Eduardo Vega; Treasurer
3XL Security, Los Angeles, CA.  Owner and operator 1997 to present.
Duties included personal security and security for movie sets and
production.
NFL Arizona Cardinals, Phoenix, AZ.  Professional football player 1992
to 1993.  Duties included physical conditioning, football training, and
playing professional football.
Wisky A Go Go and Roxy night clubs, Hollywood, CA.  Security guard 1993
to 1997.
EDUCATION
Graduate in physical education, Memphis University, Memphis, TN 1991


Alfonso Hernandez, Sr.; Director
Hacienda del Rey restaurant, Los Angeles, CA.  Owner and manager 1965
to present.


Jose F. Garcia ;Director
Desert Professional Service, Las Vegas, Nevada.  Mortgage broker 1993
to present.  Responsibilities include bringing investors and borrowers
to work out transactions, drawing mortgages, and supervising loan
officers.

Mobil Oil Corporation convenience store and service station, Phoenix,
Arizona.  Owner and manager 1992 to present.  Duties include monitoring
and maintaining inventory. Organizing and evaluating garage procedures,
maintaining efficient work flow, coordinating work schedules,
supervising mechanics, purchasing and accounting.

Mobil Oil Corporation convenience store and service station, Los
Angeles, California.  Owner and manager 1985 to 1989.  Duties include
monitoring and maintaining inventory, organizing and evaluating garage
procedures, maintaining efficient work flow, coordinating work
schedules, supervising mechanics, purchasing and accounting.
Rollfreight Systems, Los Angeles, California.  Member of Board of
Directors 1984.  Company transports freight.

* ENTRIES PROVIDED:
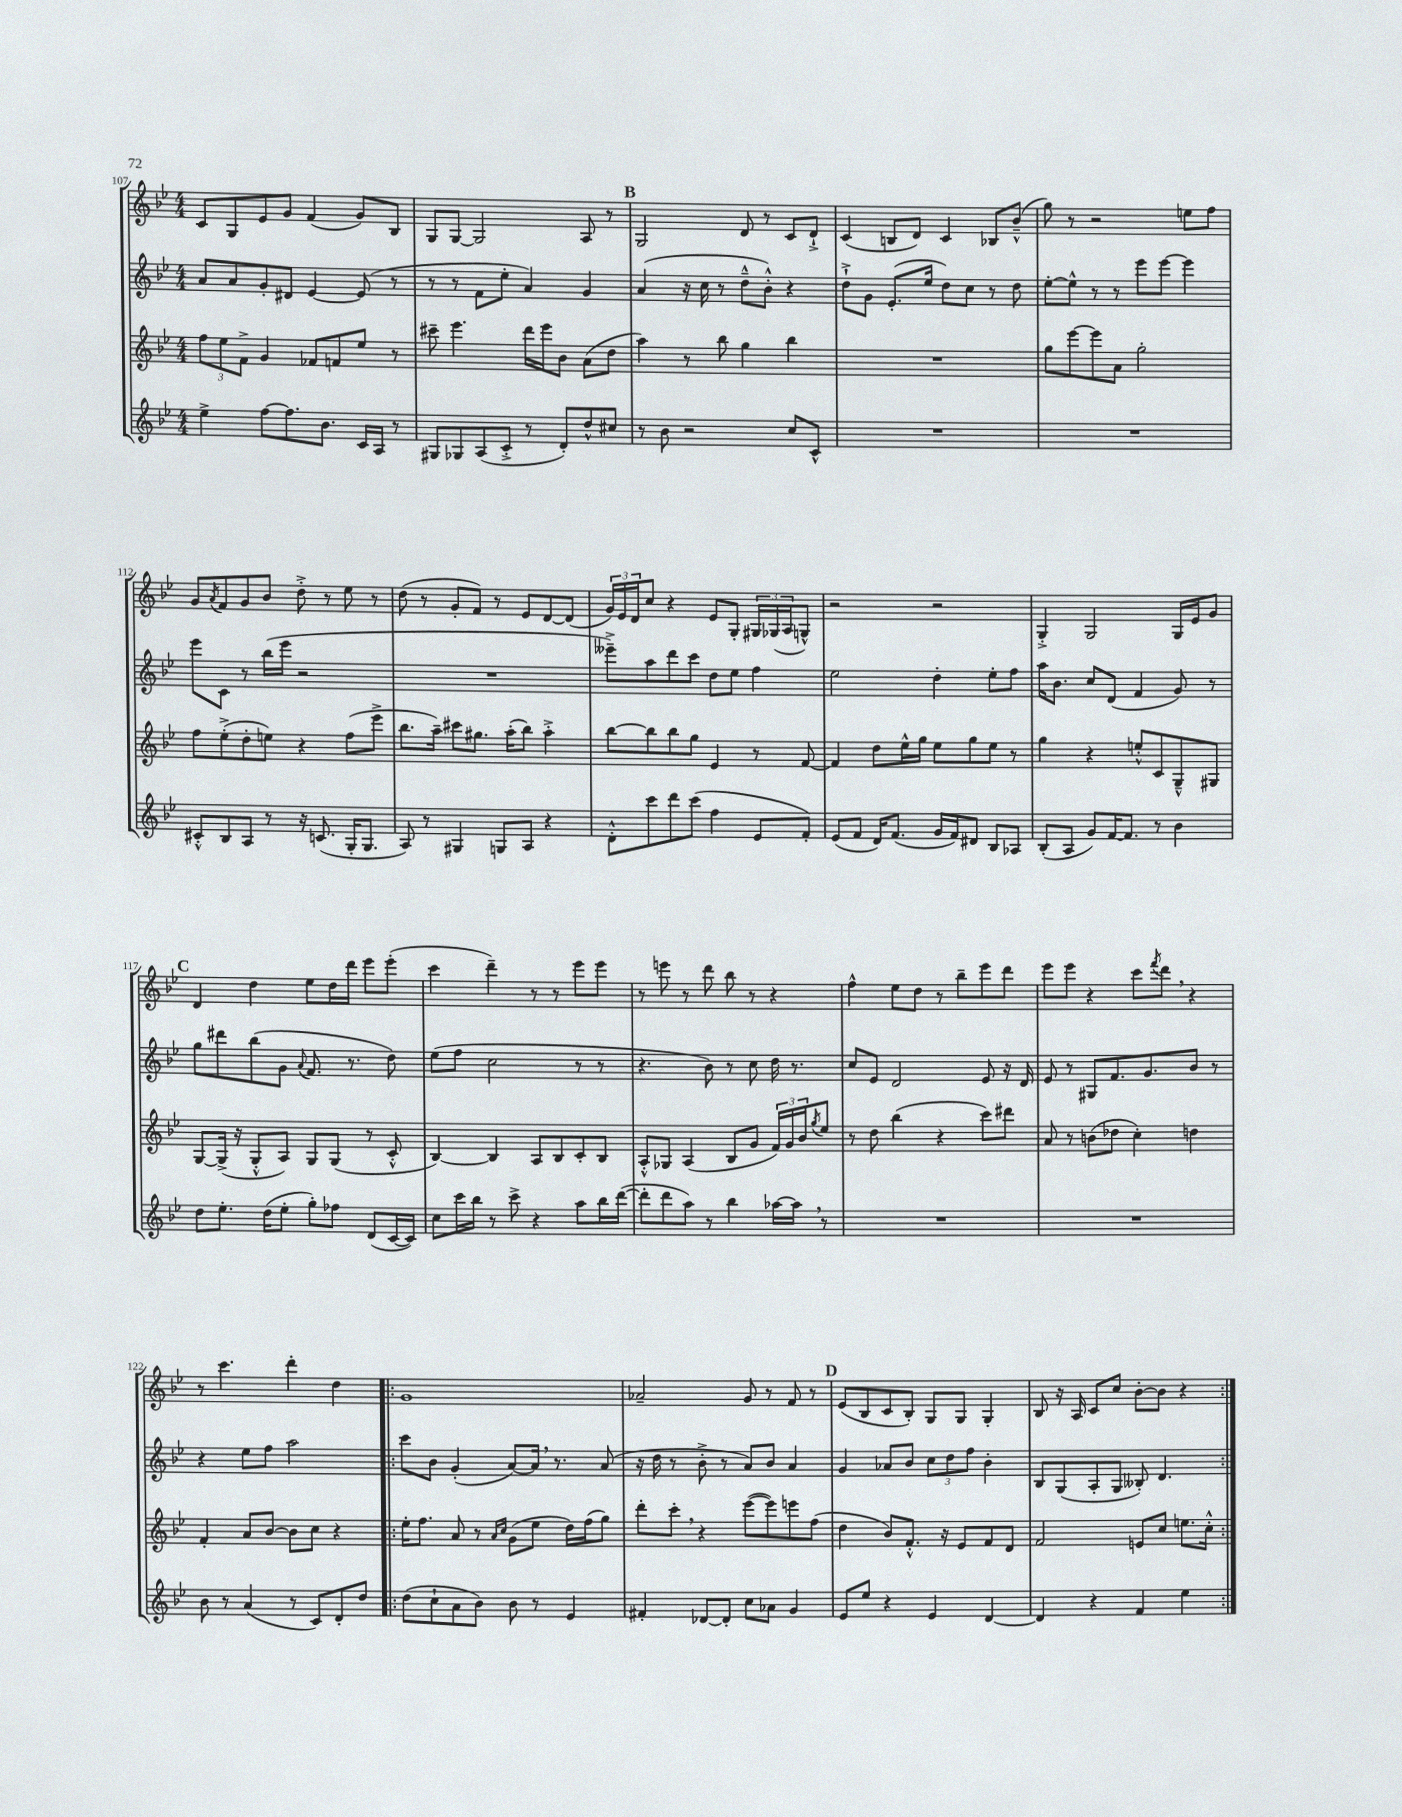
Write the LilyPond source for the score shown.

<<
\new StaffGroup <<
\new Staff = "s0" {
    \clef treble \key bes \major \numericTimeSignature \time 4/4
    c'8 g8 ees'8 g'8 f'4( g'8) bes8 |
    g8 g8~ g2 a8 r8 |
    \mark \markup { \bold "B" } g2 d'8 r8 c'8 d'8-!-> |
    c'4( b8 d'8) c'4 bes8 bes'8---^( |
    g''8) r8 r2 e''8 f''8 |
    g'8 \acciaccatura { a'8 } f'8 g'8 bes'8 d''8-.-> r8 ees''8 r8 |
    d''8( r8 g'8-. f'8) r8 ees'8 d'8~ d'8( |
    \tuplet 3/2 { g'16) ees'16 d'16 } c''8 r4 ees'8 g8-. \tuplet 3/2 { gis16 ges16( a16 } g8-^) |
    r2 r2 |
    g4-.-> g2 g16 ees'16 g'8 |
    \mark \markup { \bold "C" } d'4 d''4 ees''8 d''16 d'''16 ees'''8 ees'''8-.( |
    c'''4 d'''4--) r8 r8 ees'''8 ees'''8 |
    r8 e'''8 r8 d'''8 bes''8 r8 r4 |
    f''4-^ ees''8 d''8 r8 bes''8-- ees'''8 d'''8 |
    ees'''8 ees'''8 r4 c'''8 \acciaccatura { f'''8 } d'''8 \breathe r4 |
    r8 c'''4. d'''4-. d''4 |
    \repeat volta 2 { g'1 |
    aes'2-- g'8 r8 f'8 r8 |
    \mark \markup { \bold "D" } ees'8( bes8 c'8 bes8-.) g8 g8 g4-. |
    bes8 r16 a16 c'8 c''8 bes'8~-. bes'8 r4 | }
}
\new Staff = "s1" {
    \clef treble \key bes \major \numericTimeSignature \time 4/4
    a'8 a'8 g'8-. dis'8 ees'4~ ees'8( r8 |
    r8 r8 f'8 ees''8-. a'4) g'4 |
    \mark \markup { \bold "B" } a'4( r16 c''16 r8 d''8---^ bes'8-.-^) r4 |
    d''8-!-> g'8 ees'8.-.( ees''16 d''8) c''8 r8 d''8 |
    ees''8~-. ees''8-^ r8 r8 ees'''8 ees'''8~ ees'''4 |
    ees'''8 c'8 r8 bes''16( ees'''16 r2 |
    R1 |
    eeses'''8--->) a''8 d'''8 c'''8 d''8 ees''8 f''4 |
    ees''2 d''4-. ees''8-. f''8 |
    a''16 bes'8. c''8 d'8( f'4 g'8) r8 |
    \mark \markup { \bold "C" } g''8 dis'''8 bes''8( g'8 \appoggiatura { a'8 } f'8. r8. d''8) |
    ees''8( f''8 c''2 r8 r8 |
    r4. bes'8) r8 c''8 d''16 r8. |
    c''8 ees'8 d'2 ees'8 r16 d'16 |
    ees'8 r8 gis8 f'8. g'8. bes'8 r8 |
    r4 ees''8 f''8 a''2 |
    \repeat volta 2 { c'''8 bes'8 g'4-.( a'8~) a'16 \breathe r8. a'8( |
    r16 d''16 r8 bes'8-.-> r8 a'8) bes'8 a'4 |
    \mark \markup { \bold "D" } g'4 aes'8 bes'8 \tuplet 3/2 { c''8 d''8 f''8 } bes'4-. |
    bes8 g8( a8-. g8 beses8-.) d'4. | }
}
\new Staff = "s2" {
    \clef treble \key bes \major \numericTimeSignature \time 4/4
    \tuplet 3/2 { f''8 ees''8 f'8-> } g'4 fes'8 f'8 ees''8 r8 |
    cis'''8-- ees'''4. d'''16 ees'''16 bes'8 a'8( d''8 |
    \mark \markup { \bold "B" } a''4) r8 bes''8 g''4 bes''4 |
    R1 |
    g''8 ees'''8~ ees'''8 a'8 g''2-. |
    f''8 ees''8-.->( d''8-. e''8) r4 f''8( ees'''8-> |
    bes''8. a''16--) cis'''8 gis''8. a''16-.( bes''8) a''4-.-> |
    bes''8~ bes''8 bes''8 g''8 ees'4 r8 f'8~ |
    f'4 d''8 ees''16-^ g''16 ees''8 g''8 ees''8 r8 |
    g''4 r4 e''8-.-^ c'8 g8---^ gis8 |
    \mark \markup { \bold "C" } g8~ g16->( r16 g8-.-^ a8) g8 g8( r8 c'8-.-^ |
    bes4~) bes4 a8 bes8 c'8-. bes8 |
    a8-.-^ ges8 a4( bes8 g'8 \tuplet 3/2 { f'16) g'16 bes'16 } \acciaccatura { g''8 } ees''8 |
    r8 d''8 bes''4( r4 c'''8) dis'''8 |
    a'8 r8 b'8( des''8 c''4-.) d''4 |
    f'4-. a'8 bes'8~ bes'8 c''8 r4 |
    \repeat volta 2 { ees''16-. f''8. a'8 r8 \grace { a'16 c''16 } g'8( ees''8 d''16) f''16( g''8) |
    d'''8-. c'''8-. \breathe r4 ees'''8~( ees'''8) e'''8 f''8( |
    \mark \markup { \bold "D" } d''4 bes'8) f'8.-.-^ r16 ees'8 f'8 d'8 |
    f'2 e'8 c''8 e''8. c''16-.-^ | }
}
\new Staff = "s3" {
    \clef treble \key bes \major \numericTimeSignature \time 4/4
    ees''4-> f''8~ f''8. bes'8. c'16 a16 r8 |
    gis8 ges8 a8( c'8-.-> r8 d'8-.) d''8-^ cis''8 |
    \mark \markup { \bold "B" } r8 bes'8 r2 c''8 c'8-^ |
    R1 |
    R1 |
    cis'8-.-^ bes8 a8 r8 r16 c'8.( g16-. g8. |
    a8) r8 gis4 g8 a8 r4 |
    d'8-.-^ c'''8 d'''8 c'''8( f''4 ees'8 f'8-.) |
    ees'8( f'8 d'16) f'8.( g'16 f'16) dis'8 bes8 aes8 |
    bes8-.( a8 g'8) f'16~ f'8. r8 bes'4 |
    \mark \markup { \bold "C" } d''8 ees''8.-. d''16( ees''8-. g''8-.) fes''8 d'8( c'16~ c'16) |
    c''8 c'''16 bes''16 r8 c'''8-> r4 a''8 bes''16 d'''16~( |
    d'''8-. d'''8 a''8) r8 bes''4 aes''16~ aes''16 \breathe r8 |
    R1 |
    R1 |
    bes'8 r8 a'4( r8 c'8) d'8-. d''8 |
    \repeat volta 2 { d''8( c''8-! a'8 bes'8) bes'8 r8 ees'4 |
    fis'4-. des'8~ des'8-. c''8 aes'8 g'4 |
    \mark \markup { \bold "D" } ees'8 ees''8 r4 ees'4 d'4~ |
    d'4 r4 f'4 ees''4 | }
}
>>
>>
\layout { \context { \Score currentBarNumber = #107 } }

* WRITTEN TASK 1:
Answer these questions about the officer biographies:
(a) Which professional football team did Eduardo Vega play for, and in what years?
(b) Since what year has Alfonso Hernandez, Sr. owned and managed Hacienda del Rey restaurant?
(c) What does Rollfreight Systems do?
* WRITTEN TASK 2: Reproduce the officer biographies word for word from "Mobil Oil Corporation convenience store and service station, Los" up to and including "schedules, supervising mechanics, purchasing and accounting.".
* WRITTEN TASK 3: Which cities are named in the officer biographies? List each one once.

* WRITTEN SOLUTION 1:
(a) The NFL Arizona Cardinals, from 1992 to 1993.
(b) Since 1965.
(c) It transports freight.

* WRITTEN SOLUTION 2:
Mobil Oil Corporation convenience store and service station, Los
Angeles, California.  Owner and manager 1985 to 1989.  Duties include
monitoring and maintaining inventory, organizing and evaluating garage
procedures, maintaining efficient work flow, coordinating work
schedules, supervising mechanics, purchasing and accounting.

* WRITTEN SOLUTION 3:
Los Angeles
Phoenix
Hollywood
Memphis
Las Vegas